Sunday, January 24, 2016

"War and Peace" and Mobile Phones


Heavy snow is blowing and swirling past my window this morning and I’m musing about why I consider “War and Peace” to be such a great novel.  It’s prompted, not just by the weather but also the BBC’s new television mini-series.


I’ve never read any formal literary criticism of the novel; I’ve never wanted to because the book speaks so directly to me. Here’s a famous passage, the conclusion of Prince Andrei’s experience of the Battle of Austerlitz.  Andrei has picked up a fallen Russian standard, rallied the retreating soldiers around him and is running, leading an improvised charge against the French line on foot:

            ‘What are they doing?’ thought Prince Andrei as he gazed at them. ‘Why doesn’t the red-haired gunner run away since he is unarmed? Why doesn’t the Frenchman stab him? He won’t get away before the Frenchman remembers his bayonet and stabs him…’
            And in fact another French soldier, trailing his musket, ran up to the struggling men and the fate of the red-haired gunner who had triumphantly secured the mop and still did not realize what awaited him, was about to be decided.  But Prince Andrei did not see how it ended.  It seemed to him as though one of the soldiers near him hit him on the head with the full swing of a bludgeon. It hurt a little, but the worst of it was that the pain distracted him and prevented his seeing what he had been looking at.
            ‘What’s this? Am I falling? My legs are giving way,’ thought he, and fell on his back.  He opened his eyes, hoping to see how the struggle of the Frenchmen with the gunners ended, whether the red-haired gunner had been killed or not, and whether the cannon had been captured or saved. But he saw nothing. Above him there was now nothing but the sky—the lofty sky, not clear yet still immeasurably lofty, with grey clouds gliding slowly across it. ‘How quiet, peaceful, and solemn, not at all as I ran,’ thought Prince Andrei ‘—not as we ran, shouting and fighting, not at all as the gunner and the Frenchman with frightened and angry faces struggled for the mop: how differently do those clouds glide across that lofty infinite sky! How was it I did not see that lofty sky before? And how happy I am to have found it at last! Yes! All is vanity, all falsehood, except that infinite sky. There is nothing, nothing, but that. But even it does not exist, there is nothing but quiet and peace. Thank God!...’

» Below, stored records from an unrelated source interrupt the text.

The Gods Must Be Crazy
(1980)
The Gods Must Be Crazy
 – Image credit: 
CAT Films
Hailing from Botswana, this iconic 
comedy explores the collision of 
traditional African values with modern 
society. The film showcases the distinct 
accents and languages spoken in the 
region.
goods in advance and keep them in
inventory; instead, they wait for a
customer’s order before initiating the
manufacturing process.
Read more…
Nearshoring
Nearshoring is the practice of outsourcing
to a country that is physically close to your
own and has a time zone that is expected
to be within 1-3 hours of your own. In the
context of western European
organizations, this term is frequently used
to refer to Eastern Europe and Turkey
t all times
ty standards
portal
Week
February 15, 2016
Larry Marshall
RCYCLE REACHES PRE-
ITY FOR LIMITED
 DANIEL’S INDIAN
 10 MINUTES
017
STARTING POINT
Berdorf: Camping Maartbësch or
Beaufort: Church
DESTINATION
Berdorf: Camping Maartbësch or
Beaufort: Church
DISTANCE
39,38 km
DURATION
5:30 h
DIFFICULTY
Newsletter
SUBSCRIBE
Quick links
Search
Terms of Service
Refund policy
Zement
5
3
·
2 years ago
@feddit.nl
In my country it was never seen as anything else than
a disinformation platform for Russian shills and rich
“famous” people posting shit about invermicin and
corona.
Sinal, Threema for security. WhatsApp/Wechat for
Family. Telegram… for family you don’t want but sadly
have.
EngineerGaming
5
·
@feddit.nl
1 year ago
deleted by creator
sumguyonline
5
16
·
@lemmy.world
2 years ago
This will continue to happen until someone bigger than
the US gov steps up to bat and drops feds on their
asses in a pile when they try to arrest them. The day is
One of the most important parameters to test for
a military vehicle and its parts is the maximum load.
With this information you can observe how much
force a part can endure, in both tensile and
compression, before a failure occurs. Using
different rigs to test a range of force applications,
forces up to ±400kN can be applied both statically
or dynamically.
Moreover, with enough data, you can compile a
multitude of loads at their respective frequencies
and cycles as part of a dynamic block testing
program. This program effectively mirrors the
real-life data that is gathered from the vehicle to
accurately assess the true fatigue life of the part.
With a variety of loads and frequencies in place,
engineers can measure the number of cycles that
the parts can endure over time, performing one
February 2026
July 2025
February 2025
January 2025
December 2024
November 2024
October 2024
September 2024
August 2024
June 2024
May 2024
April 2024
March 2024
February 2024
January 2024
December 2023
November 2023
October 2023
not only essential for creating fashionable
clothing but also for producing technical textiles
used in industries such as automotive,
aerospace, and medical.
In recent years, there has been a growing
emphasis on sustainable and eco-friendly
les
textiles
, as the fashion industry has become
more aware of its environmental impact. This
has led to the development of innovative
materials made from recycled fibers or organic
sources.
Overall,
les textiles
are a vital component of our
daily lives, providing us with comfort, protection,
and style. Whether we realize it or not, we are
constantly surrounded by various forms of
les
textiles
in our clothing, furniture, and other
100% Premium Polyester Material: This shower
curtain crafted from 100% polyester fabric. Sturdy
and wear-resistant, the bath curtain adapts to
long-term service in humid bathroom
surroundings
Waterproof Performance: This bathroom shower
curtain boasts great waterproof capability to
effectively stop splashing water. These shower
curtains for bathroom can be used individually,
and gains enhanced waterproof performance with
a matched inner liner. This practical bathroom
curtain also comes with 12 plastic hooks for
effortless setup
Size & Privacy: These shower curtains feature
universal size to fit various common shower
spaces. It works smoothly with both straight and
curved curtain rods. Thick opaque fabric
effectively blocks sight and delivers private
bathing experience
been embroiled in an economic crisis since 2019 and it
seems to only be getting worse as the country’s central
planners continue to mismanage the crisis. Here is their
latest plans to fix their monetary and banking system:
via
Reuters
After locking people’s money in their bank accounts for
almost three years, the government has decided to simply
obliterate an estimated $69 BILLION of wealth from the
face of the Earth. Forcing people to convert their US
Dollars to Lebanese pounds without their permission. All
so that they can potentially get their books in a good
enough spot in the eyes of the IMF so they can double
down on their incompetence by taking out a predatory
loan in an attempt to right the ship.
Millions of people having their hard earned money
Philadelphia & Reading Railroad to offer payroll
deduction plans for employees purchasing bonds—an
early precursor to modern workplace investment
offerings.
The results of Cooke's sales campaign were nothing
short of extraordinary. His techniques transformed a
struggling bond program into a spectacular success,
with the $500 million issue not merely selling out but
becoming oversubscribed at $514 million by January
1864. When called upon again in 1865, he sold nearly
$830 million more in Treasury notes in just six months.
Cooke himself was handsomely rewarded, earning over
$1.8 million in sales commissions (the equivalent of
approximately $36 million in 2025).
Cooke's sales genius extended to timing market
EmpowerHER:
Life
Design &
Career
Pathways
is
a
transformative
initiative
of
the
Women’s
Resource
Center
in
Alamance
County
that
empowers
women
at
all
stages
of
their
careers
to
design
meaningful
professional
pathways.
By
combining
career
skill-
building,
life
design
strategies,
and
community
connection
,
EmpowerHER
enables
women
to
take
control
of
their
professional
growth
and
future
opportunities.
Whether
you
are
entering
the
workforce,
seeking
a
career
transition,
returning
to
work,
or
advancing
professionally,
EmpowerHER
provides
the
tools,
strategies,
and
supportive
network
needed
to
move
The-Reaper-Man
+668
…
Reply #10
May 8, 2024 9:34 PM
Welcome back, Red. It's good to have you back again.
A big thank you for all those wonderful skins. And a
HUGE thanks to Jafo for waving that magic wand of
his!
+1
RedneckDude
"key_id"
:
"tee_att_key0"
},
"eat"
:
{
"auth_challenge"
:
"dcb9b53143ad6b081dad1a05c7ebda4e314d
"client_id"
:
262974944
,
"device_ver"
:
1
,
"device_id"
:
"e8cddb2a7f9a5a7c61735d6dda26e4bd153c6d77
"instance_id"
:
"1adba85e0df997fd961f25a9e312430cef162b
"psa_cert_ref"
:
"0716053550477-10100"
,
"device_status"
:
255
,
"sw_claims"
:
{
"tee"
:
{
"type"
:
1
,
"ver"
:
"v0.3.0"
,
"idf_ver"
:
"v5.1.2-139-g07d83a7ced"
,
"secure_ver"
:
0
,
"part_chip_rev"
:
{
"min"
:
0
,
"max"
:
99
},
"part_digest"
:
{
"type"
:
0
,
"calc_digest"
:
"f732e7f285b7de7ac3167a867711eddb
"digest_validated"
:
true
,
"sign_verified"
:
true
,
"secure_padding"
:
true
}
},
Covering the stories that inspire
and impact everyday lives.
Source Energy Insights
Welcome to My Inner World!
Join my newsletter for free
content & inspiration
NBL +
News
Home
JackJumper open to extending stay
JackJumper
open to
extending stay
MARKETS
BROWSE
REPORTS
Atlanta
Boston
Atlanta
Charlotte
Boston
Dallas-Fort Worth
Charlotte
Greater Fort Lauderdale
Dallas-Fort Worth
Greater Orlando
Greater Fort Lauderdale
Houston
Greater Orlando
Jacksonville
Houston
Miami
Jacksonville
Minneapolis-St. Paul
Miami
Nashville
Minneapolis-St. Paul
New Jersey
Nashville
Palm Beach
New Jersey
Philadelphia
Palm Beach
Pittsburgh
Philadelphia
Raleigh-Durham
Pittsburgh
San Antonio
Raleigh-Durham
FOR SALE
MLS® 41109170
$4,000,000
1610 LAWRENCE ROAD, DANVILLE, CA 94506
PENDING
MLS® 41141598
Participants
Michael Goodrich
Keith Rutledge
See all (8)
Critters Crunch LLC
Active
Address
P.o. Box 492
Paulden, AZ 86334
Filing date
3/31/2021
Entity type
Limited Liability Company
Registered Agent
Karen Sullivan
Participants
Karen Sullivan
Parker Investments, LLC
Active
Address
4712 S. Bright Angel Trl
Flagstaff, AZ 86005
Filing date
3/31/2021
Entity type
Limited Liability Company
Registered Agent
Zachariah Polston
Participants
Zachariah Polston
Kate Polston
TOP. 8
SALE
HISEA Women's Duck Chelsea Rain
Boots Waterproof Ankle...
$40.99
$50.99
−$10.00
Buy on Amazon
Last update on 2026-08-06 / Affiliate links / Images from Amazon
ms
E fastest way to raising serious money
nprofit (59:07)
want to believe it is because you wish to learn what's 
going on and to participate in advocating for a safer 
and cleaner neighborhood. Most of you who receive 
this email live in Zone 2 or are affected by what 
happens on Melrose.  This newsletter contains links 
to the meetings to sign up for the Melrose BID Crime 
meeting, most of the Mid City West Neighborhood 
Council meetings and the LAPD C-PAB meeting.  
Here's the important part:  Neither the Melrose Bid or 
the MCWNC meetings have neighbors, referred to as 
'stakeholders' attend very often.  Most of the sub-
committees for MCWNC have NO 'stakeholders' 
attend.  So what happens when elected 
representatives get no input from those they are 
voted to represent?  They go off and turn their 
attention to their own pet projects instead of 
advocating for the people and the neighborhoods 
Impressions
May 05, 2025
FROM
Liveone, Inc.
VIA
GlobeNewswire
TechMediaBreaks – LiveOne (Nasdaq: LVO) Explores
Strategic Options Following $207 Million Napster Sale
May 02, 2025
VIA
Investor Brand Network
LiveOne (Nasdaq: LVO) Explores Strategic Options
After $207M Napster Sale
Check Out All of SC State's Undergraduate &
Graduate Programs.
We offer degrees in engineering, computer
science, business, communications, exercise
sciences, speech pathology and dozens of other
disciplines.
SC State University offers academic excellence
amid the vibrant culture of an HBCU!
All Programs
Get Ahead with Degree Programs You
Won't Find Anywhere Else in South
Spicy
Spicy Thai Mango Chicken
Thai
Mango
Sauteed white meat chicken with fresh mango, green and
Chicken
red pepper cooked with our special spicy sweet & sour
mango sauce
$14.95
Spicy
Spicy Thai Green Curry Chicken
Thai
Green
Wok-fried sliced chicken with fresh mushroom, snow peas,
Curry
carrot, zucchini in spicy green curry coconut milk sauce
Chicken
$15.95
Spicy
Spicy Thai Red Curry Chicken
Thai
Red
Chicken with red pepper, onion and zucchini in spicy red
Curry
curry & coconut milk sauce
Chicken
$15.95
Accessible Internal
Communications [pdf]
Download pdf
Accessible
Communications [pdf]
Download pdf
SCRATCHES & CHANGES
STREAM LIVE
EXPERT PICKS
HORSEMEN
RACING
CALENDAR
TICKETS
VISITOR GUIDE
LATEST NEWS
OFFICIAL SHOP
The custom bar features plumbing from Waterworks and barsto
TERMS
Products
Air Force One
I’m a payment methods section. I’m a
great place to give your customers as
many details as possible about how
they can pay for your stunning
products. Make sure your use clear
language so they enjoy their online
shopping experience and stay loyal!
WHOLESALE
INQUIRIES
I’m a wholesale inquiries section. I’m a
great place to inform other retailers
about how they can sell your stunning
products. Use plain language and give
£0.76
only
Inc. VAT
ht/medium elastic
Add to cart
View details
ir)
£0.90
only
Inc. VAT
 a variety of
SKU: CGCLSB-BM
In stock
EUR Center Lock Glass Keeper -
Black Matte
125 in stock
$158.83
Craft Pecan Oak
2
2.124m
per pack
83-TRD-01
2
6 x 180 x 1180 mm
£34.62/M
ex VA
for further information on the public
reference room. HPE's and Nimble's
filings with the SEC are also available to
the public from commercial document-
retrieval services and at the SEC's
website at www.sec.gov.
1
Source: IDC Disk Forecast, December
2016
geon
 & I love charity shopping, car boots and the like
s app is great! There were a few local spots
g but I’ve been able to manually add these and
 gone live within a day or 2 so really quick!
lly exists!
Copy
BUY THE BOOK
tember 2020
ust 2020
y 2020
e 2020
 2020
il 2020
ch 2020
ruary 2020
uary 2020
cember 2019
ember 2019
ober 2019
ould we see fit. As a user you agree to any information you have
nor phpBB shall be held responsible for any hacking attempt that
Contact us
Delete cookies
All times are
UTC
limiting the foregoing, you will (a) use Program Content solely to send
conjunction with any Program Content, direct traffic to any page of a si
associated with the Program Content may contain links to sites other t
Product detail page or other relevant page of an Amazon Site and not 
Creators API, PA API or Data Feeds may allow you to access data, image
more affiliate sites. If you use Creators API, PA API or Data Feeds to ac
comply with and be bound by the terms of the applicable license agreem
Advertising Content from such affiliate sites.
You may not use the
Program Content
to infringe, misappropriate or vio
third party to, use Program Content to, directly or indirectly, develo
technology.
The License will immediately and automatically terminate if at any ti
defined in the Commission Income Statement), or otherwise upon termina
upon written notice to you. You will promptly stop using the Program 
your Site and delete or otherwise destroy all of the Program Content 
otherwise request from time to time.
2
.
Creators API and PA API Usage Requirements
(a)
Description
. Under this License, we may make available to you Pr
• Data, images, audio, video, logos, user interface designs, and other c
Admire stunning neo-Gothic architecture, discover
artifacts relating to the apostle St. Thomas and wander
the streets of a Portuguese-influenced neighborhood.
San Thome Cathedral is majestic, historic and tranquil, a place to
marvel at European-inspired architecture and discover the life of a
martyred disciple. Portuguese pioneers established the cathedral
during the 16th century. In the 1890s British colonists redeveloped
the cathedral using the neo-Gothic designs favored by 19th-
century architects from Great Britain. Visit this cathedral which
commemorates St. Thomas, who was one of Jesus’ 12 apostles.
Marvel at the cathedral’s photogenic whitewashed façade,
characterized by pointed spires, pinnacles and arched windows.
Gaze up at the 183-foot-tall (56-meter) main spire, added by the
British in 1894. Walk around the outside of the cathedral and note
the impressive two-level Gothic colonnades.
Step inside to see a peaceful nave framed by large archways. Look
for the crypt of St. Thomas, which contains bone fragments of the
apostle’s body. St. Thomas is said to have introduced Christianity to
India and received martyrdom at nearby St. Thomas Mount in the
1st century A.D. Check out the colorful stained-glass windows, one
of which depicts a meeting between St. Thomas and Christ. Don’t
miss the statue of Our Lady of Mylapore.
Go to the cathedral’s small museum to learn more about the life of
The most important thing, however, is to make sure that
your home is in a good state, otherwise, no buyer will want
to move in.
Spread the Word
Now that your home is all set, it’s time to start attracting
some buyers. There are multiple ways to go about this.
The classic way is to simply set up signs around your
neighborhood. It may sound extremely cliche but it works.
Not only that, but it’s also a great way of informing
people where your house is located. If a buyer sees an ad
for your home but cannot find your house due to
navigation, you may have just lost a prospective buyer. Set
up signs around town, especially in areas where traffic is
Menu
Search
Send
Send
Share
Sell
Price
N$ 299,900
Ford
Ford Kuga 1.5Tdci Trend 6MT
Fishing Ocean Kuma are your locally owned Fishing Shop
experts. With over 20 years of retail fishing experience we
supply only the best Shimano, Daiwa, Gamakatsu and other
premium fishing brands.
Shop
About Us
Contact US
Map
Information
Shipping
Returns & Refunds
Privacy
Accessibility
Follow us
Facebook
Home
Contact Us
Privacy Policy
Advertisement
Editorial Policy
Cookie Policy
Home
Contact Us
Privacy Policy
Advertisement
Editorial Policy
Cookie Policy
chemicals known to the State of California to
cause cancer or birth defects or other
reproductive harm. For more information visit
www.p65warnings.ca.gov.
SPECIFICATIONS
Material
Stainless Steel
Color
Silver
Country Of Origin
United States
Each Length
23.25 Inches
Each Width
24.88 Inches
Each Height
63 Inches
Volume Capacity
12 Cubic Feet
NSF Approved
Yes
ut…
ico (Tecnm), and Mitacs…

In this single passage, you see the elemental, precision of the Iliad with the genius to make it subjective and so personal.  Then, without warning, the focus, the drama of the soldiers attempting to take the gun emplacement is ironically disrupted by the wound that crumples Andrei onto his back.  We and Andrei see the sky, remote, objective, implicitly beautiful with a single, perfect adjective, “lofty,” and yet we’ve moved more deeply into Andrei’s subjective experience with absolutely credible thoughts that are the heart of so much philosophy with echoes back to Ecclesiastes.  Yet it is still told with the same concrete, direct language.  It is as surprising and breath-stealing as the best turn in a Sherlock Holmes story and absolutely believable.  There are so many surprises: plain observation leading to subjective speculation spiraling into objectivity which is actually a deeper subjectivity of philosophical speculation. 

When I think of novelists, short story writers, poets and even historians who have written with terrible, fierce insight about war, Bierce, Remarque, Owen, T. E. Lawrence, Hemingway, Powers, Klay, and so many others, I see Tolstoy in them.

But this is only one passage:  Tolstoy writes with equal insight about family life, society, the equally fierce and complex struggles that women face.  These days, we applaud novelists for their world building, and rightly, too.  But sometimes we fail to recognize the same accomplishments in older works.  Tolstoy was writing fifty years after the events he chronicles.  Russian and French society had changed and were still changing, dramatically.  Yet, he succeeds in making his world detailed and complex as Tolkien’s and as visceral as Hemingway’s.

The new BBC series appears to have little time for philosophy and rumination.  It’s main characters simply don’t appear to think as much as their counterparts in the novel. Even though the production design feels absolutely authentic, I half expect all the young people at a ball to be surreptitiously texting on their mobile phones.

(The illustration is “The Battle of Borodino” by Leonid Pasternak, the original illustrator.)